Canadian researchers have developed a dreadful artificial intelligence (AI) that predicts what designer drugs will hit the streets before they’re even invented — in order to assist cops in cracking down on them. They created a model that can predict future designer drugs before they hit the market. But don’t get too excited: the researchers aren’t looking to create the next big thing. Instead, they want the cops to be the first to find it.
Medical researchers at the University of British Columbia announced that they had fed a machine learning algorithm a database of information on “known psychoactive substances,” with the goal of predicting new designer drugs before the chemists and dealers who sell them even have a chance to make them real.
Worse, UBC not only boasts that it is creating a “‘Minority Report’ for new designer drugs,” with no apparent understanding that “Minority Report” was a cautionary tale, but the press release associated with the project also makes it clear that they are doing so to assist cops in fighting the drug war — which, of course, has been a dismal failure.
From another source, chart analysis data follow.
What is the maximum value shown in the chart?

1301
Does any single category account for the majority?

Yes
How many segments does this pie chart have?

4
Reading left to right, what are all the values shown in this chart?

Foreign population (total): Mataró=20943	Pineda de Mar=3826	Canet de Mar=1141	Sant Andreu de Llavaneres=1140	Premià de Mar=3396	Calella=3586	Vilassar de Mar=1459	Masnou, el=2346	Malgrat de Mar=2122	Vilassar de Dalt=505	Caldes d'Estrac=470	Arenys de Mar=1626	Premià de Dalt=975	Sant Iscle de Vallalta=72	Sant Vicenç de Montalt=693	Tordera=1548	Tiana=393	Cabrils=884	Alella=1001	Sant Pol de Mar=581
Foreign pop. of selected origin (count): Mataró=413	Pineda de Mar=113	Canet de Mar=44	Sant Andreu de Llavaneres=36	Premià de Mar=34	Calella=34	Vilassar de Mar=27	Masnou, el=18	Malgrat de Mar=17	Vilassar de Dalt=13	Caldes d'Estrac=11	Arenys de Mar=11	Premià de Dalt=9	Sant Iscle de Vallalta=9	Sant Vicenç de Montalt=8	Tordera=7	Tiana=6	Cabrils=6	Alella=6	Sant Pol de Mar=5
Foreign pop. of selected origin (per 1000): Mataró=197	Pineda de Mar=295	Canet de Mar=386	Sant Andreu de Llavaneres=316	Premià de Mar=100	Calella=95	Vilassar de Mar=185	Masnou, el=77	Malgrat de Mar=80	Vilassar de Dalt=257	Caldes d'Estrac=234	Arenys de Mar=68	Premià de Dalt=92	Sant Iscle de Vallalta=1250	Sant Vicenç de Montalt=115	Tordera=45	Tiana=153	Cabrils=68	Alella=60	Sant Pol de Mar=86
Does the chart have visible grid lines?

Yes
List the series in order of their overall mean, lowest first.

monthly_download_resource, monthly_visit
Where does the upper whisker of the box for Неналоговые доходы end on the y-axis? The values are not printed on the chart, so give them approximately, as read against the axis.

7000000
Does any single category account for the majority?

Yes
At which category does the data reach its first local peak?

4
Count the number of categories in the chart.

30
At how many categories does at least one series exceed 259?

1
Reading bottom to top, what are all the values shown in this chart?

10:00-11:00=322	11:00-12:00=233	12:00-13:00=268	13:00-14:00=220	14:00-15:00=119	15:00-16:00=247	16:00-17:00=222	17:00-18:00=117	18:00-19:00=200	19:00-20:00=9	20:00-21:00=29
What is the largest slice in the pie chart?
Rather than receiving traditional training in a meth lab, the neural network was trained on a database of known psychoactive substances. The model advanced to creating its own concoctions after meticulously studying the structures of these drugs. The inexperienced chemist proved to be a quick study. It generated structures for a whopping 8.9 million potential designer drugs in total. While others retired to a life of experimental inebriation, the hardworking researchers had more work to do.
One of the senior authors of a paper on the UBC neural network published in the journal Nature Machine Intelligence joined the ranks of those who completely misread cautionary speculative fiction when touting this dangerous new AI, according to an actual quote from the press release.
“The fact that we can predict what designer drugs will appear on the market before they actually appear is a bit like the 2002 sci-fi film, ‘Minority Report,’ where foreknowledge about criminal activities about to take place helped significantly reduce crime in a future world,” computer scientist David Wishart boasted. “Essentially, our software gives law enforcement and public health programs a head start on the clandestine chemists and tells them what to look for.”
While this type of machine learning appears to have the potential to fail in the same way that so many others have, it appears that police departments in Europe and the United States are already using it. So far, UBC has boasted about its use by the US Drug Enforcement Agency, the European Union’s Monitoring Centre for Drugs and Drug Addiction, and even the United Nations Office on Drugs and Crime.
Law enforcement agencies are racing to identify and regulate new versions of dangerous psychoactive drugs like bath salts and synthetic opioids, even as covert chemists work to synthesize and distribute new molecules with the same psychoactive effects as traditional drugs of abuse.
It can take months to identify these so-called “legal highs” within seized pills or powders, during which thousands of people may have already used a new designer drug. However, new research is already assisting law enforcement agencies worldwide in reducing identification time from months to days, which is critical in the race to identify and regulate new versions of dangerous psychoactive drugs.
Again, it’s worth noting that the stated goal of the drug war — eradicating the harms of drug addiction and bringing to justice the undeniable bad guys who steal and kill in the service of said drugs — has been a massive failure thus far. And if its new frontier is based on a film based on the book that popularized the term “pre-crime,” we’re in big trouble.